* **Passage for review**

In the trunk of Tushinsky's car was an axe, taser, air gun, as well as female tights and an artificial vagina. After examining the car, traces of blood and hair from Khodos were found. Under the pressure of increasing evidence, the killer began to give confessions: he not only confessed to the last murder, but also to his previous crimes, and subsequently pointed out the burial sites of the bodies of Besprozvannaya and Orlova. During the search of Tushinsky's apartment, video records were found on his computer, on which he committed violent acts against his minor stepdaughter.

Soon the court gave Tushinsky a measure of restraint in the form of imprisonment, thus satisfying the petition for the investigation. A criminal case was initiated against him on the basis of crimes such as violent acts of a sexual nature, rape and murder of the Criminal Code of Russia.

== Trial ==
In early September 2015, Tushinsky's case, along with the indictment was referred to the court for examination. Previously, experts conducted more than 60 examinations, including complex forensic psycho-sexual ones, which revealed that the man showed signs of paedophilia, but was declared sane. At the same time, the investigators failed to find evidence that the murderer's victims had been sexually assaulted. The trial itself began on 7 October 2015, in the Kamchatka Regional Court.

During the judicial investigation, more than 70 volumes of the criminal case were examined. On 27 January 2016, the judicial debate began. The state prosecutor asked the court to appoint a final sentence in the form of life imprisonment to the defendant. Family members of the victims, who also spoke in the debate, supported the position of the prosecution. Tushinsky's lawyer asked for a softer punishment towards his client.

After the end of the debate, the court decided to appoint the last word of the defendant on February 9, but on the appointed day Tushinsky was not ready, as a result of which the meeting was postponed and held on February 11 instead. In his last words, he pled guilty to all counts and at the same time drew the court's attention to the contradictions in the victims' testimonies, witnesses, and the inadmissibility of a number of evidence materials in the case. Among other things, Tushinsky asked for forgiveness from the victims' families and said that he would "accept any punishment".

On 19 February 2016, the final hearing for the case took place. Tushinsky was found guilty of all counts and sentenced to life imprisonment, and to serve his sentence in a special regime colony. The court also granted civil claims to relatives of the victims for the amount of 12 million rubles, and also obliged the defendant to pay 500,000 rubles to his stepdaughter. The verdict was read out by the judge of the Kamchatka Regional Court, Dmitry Urban.

Tushinsky's defence team challenged the verdict. In July 2016, the Board of the Supreme Court inspected a video depicting the convict and three of the victims, and ultimately upheld the verdict without change.

=== Death ===
After the enforcement of the verdict, Tushinsky was ordered to serve his sentence in the special regime colony in Ognenny Ostrov. From Kamchatka, he was taken to a prison in Khabarovsk, where he was placed in solitary confinement under enhanced surveillance, which, in particular, had round-the-clock surveillance.

On 5 August 2016, Tushinsky died suddenly. According to official information, the cause of death was "sudden cardiac arrest without signs of violent death": according to the press service of the Federal Penitentiary Service of Russia in the Khabarovsk Oblast, at 17:50 the junior inspector received information that offender was ill. The medical officer, who examined him in the cell, called an ambulance brigade. At 18:58, the prisoner was taken to the intensive care unit of the Regional Clinical Hospital, where he was pronounced dead at 20:05.

* **Work required**
Condense the paragraph of the text about the Tushinsky case that begins "During the judicial investigation" into a short bulleted list, keeping its main facts. The data come from a different source than the text about the Tushinsky case.

* **Information provided**
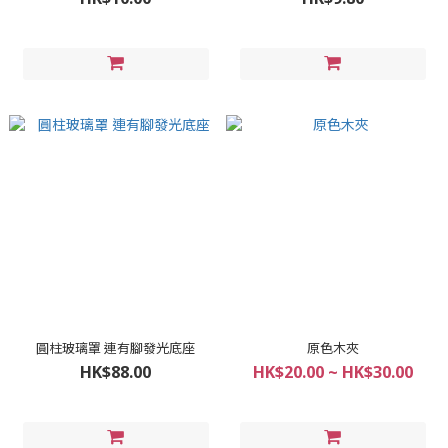
圓柱玻璃罩 連有腳發光底座
原色木夾
HK$88.00
HK$20.00 ~ HK$30.00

* **Answer for the task**
- More than 70 volumes of the criminal case were examined during the judicial investigation.
- The judicial debate began on 27 January 2016.
- The state prosecutor asked for a life sentence.
- The victims' family members backed the prosecution.
- Tushinsky's lawyer sought a softer punishment.